**READING PASSAGE**:
━━━━━━━━
Moral reasoning is focused on what, from a moral standpoint, a person should do in a given situation. Moral reasoning addresses issues of right and wrong, good and bad, virtue and vice. Moral reasoning seeks to answer these questions: What ought to be done? What is the right thing to do? Athletes use moral reasoning to make practical decisions about such topics as cheating and fair play, aggression and altruism, disrespectfulness and sportsmanship, doping and honesty.
Moral reasoning, while often focused on the practical resolution of dilemmas or problems, is also a form of philosophical reasoning. Moral reasoning appeals to decision-making criteria, formal or informal, that reflect claims about what is true, right, and/or good. When a young athlete asks herself, Should I risk my health by severely restricting my diet so that I can compete at a target weight? she is asking fundamental questions about human welfare, personal and social responsibilities to self and others, and basic issues of rights and fairness. Her reflections are practical, in that they are oriented to decision making (DM) and philosophical consideration, in that she is evaluating the moral principles that might inform her choice.
━━━━━━━━
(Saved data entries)

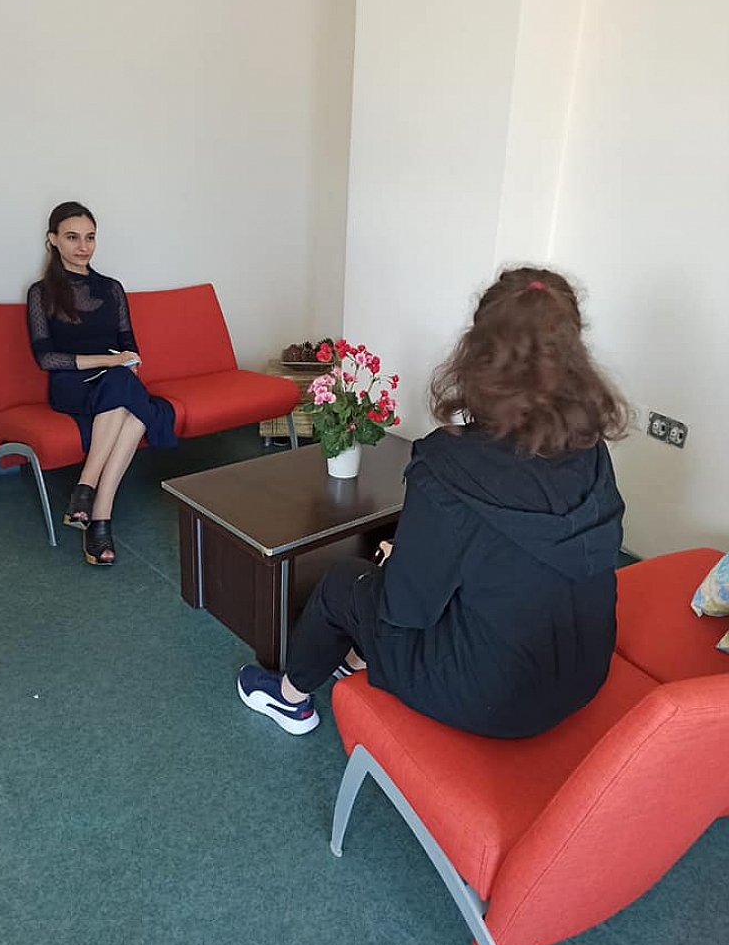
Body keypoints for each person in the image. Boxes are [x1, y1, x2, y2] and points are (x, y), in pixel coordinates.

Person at [236, 266, 628, 737]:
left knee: (344, 583)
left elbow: (405, 605)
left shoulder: (449, 465)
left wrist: (399, 561)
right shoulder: (590, 447)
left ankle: (290, 697)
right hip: (582, 673)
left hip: (491, 700)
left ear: (478, 353)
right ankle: (354, 659)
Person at [27, 201, 176, 565]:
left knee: (129, 401)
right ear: (53, 240)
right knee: (135, 402)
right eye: (72, 237)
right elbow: (47, 359)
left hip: (114, 383)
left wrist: (126, 363)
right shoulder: (41, 293)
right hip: (71, 386)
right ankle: (91, 494)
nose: (84, 246)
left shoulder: (111, 289)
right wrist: (111, 361)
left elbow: (129, 345)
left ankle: (96, 509)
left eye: (90, 237)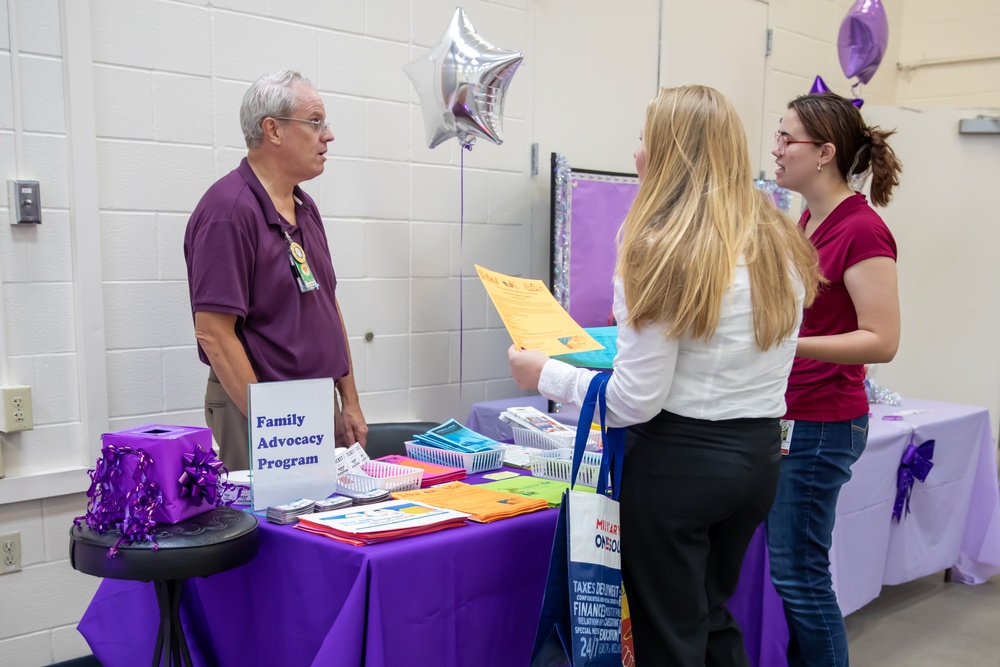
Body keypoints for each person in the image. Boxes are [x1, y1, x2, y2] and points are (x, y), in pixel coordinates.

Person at [508, 85, 821, 666]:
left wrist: (546, 375)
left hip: (680, 464)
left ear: (671, 154)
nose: (636, 156)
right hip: (755, 459)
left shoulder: (661, 242)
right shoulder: (779, 238)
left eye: (646, 142)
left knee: (669, 636)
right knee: (710, 618)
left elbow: (634, 400)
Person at [766, 91, 902, 667]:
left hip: (823, 423)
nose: (774, 149)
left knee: (800, 577)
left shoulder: (863, 230)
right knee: (793, 573)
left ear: (824, 152)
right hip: (795, 415)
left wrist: (785, 344)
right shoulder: (808, 217)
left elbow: (882, 339)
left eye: (785, 138)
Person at [184, 70, 367, 471]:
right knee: (271, 528)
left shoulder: (304, 207)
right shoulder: (228, 212)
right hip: (259, 405)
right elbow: (213, 332)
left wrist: (348, 399)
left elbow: (327, 306)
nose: (328, 135)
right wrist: (273, 423)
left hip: (317, 400)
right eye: (315, 122)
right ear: (273, 130)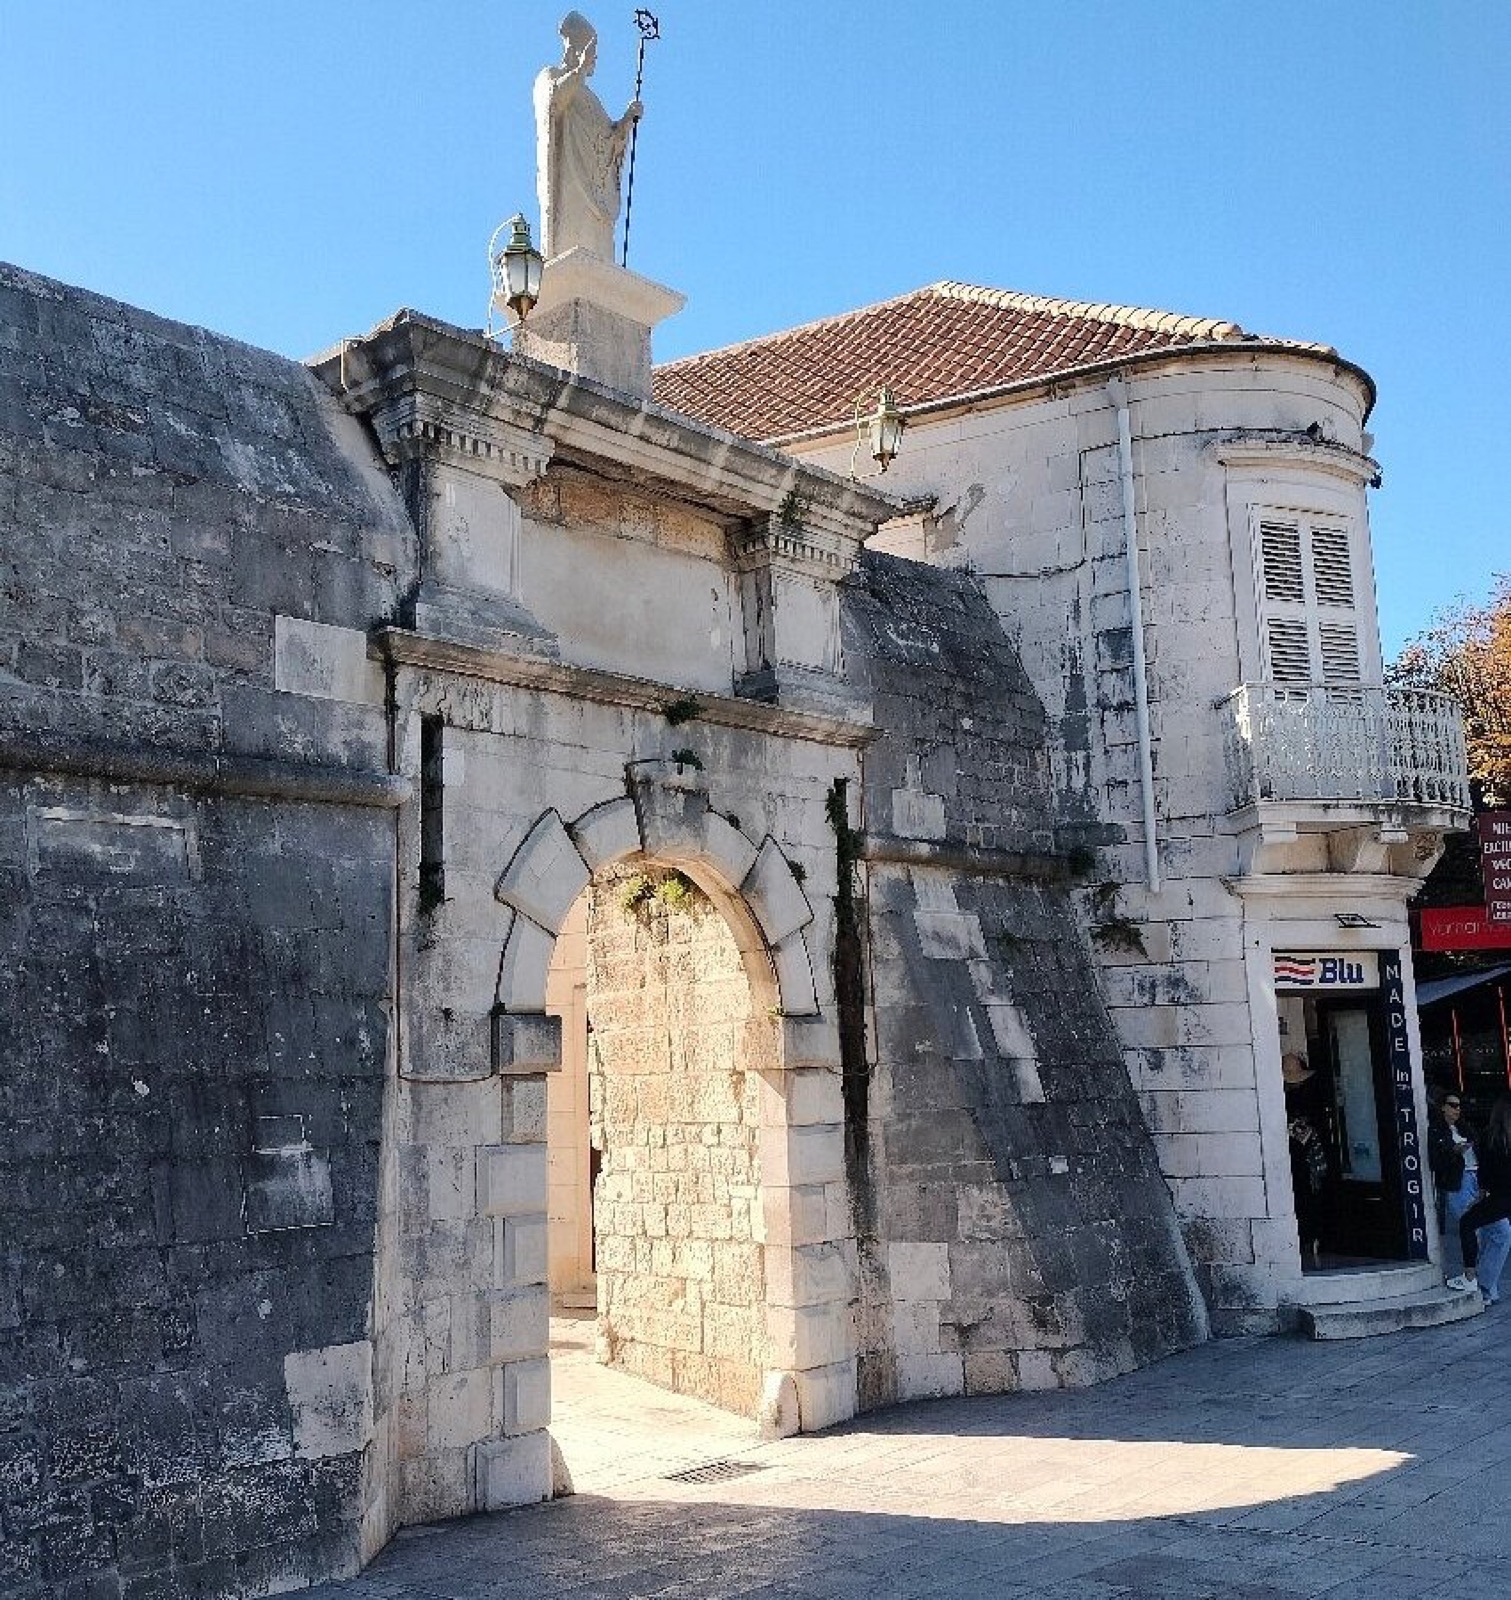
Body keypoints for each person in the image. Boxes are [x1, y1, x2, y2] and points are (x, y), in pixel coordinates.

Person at [534, 12, 642, 260]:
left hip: (593, 188)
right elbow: (554, 102)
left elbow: (606, 140)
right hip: (570, 179)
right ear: (576, 47)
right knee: (572, 244)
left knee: (596, 249)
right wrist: (579, 70)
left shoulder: (590, 98)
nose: (595, 59)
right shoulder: (550, 76)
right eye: (591, 51)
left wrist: (625, 122)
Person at [1447, 1095, 1511, 1306]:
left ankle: (1470, 1277)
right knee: (1490, 1231)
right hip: (1502, 1196)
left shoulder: (1491, 1137)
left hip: (1497, 1195)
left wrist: (1481, 1194)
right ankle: (1483, 1286)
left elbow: (1486, 1173)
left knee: (1469, 1224)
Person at [1283, 1051, 1329, 1266]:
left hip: (1309, 1143)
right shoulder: (1278, 1083)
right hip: (1287, 1145)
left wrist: (1303, 1128)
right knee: (1295, 1188)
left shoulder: (1313, 1082)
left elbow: (1320, 1110)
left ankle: (1316, 1236)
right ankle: (1300, 1236)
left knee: (1312, 1187)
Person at [1429, 1092, 1477, 1237]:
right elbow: (1436, 1161)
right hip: (1459, 1178)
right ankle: (1473, 1257)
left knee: (1489, 1225)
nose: (1457, 1109)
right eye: (1453, 1105)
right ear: (1443, 1107)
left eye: (1459, 1106)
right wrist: (1454, 1151)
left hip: (1476, 1175)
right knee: (1471, 1222)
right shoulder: (1436, 1131)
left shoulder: (1464, 1128)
━━━━━━━━
**TASK**:
Continue the passage on moral reasoning in sport, picking up right after its final sentence.

**REPLY TO THE EXERCISE**:
Next, we discuss the use of moral principles to inform moral reasoning, the development of moral reasoning, and moral reasoning in sport research.
Reasoning From Moral Principle
Not all moral action originates from or is guided by explicit moral reasoning. If the right thing to do is unambiguous and clear, there may be very little need for deliberative moral reasoning. Similarly, sometimes a person may act in morally charged situations from habit or intuition. But some situations lead a person to pause and reflect. This may happen, for example, when a situation presents a person with a conflict among values. For example, an athlete may think about whether to use performance-enhancing drugs (PEDs) because, on the one hand, she values optimal physical performance and, on the other hand, she values health, as well as fairness and honesty. Sifting through and prioritizing these values necessitate moral reasoning.
When people engage in moral reasoning, they make use of moral rules or principles. Moral rules are specific, prescriptive guides to action: don’t cheat, don’t lie, and play fair. In contrast, a moral principle is a generalized guide to behavior, such as the Golden Rule: Treat others as you would want to be treated.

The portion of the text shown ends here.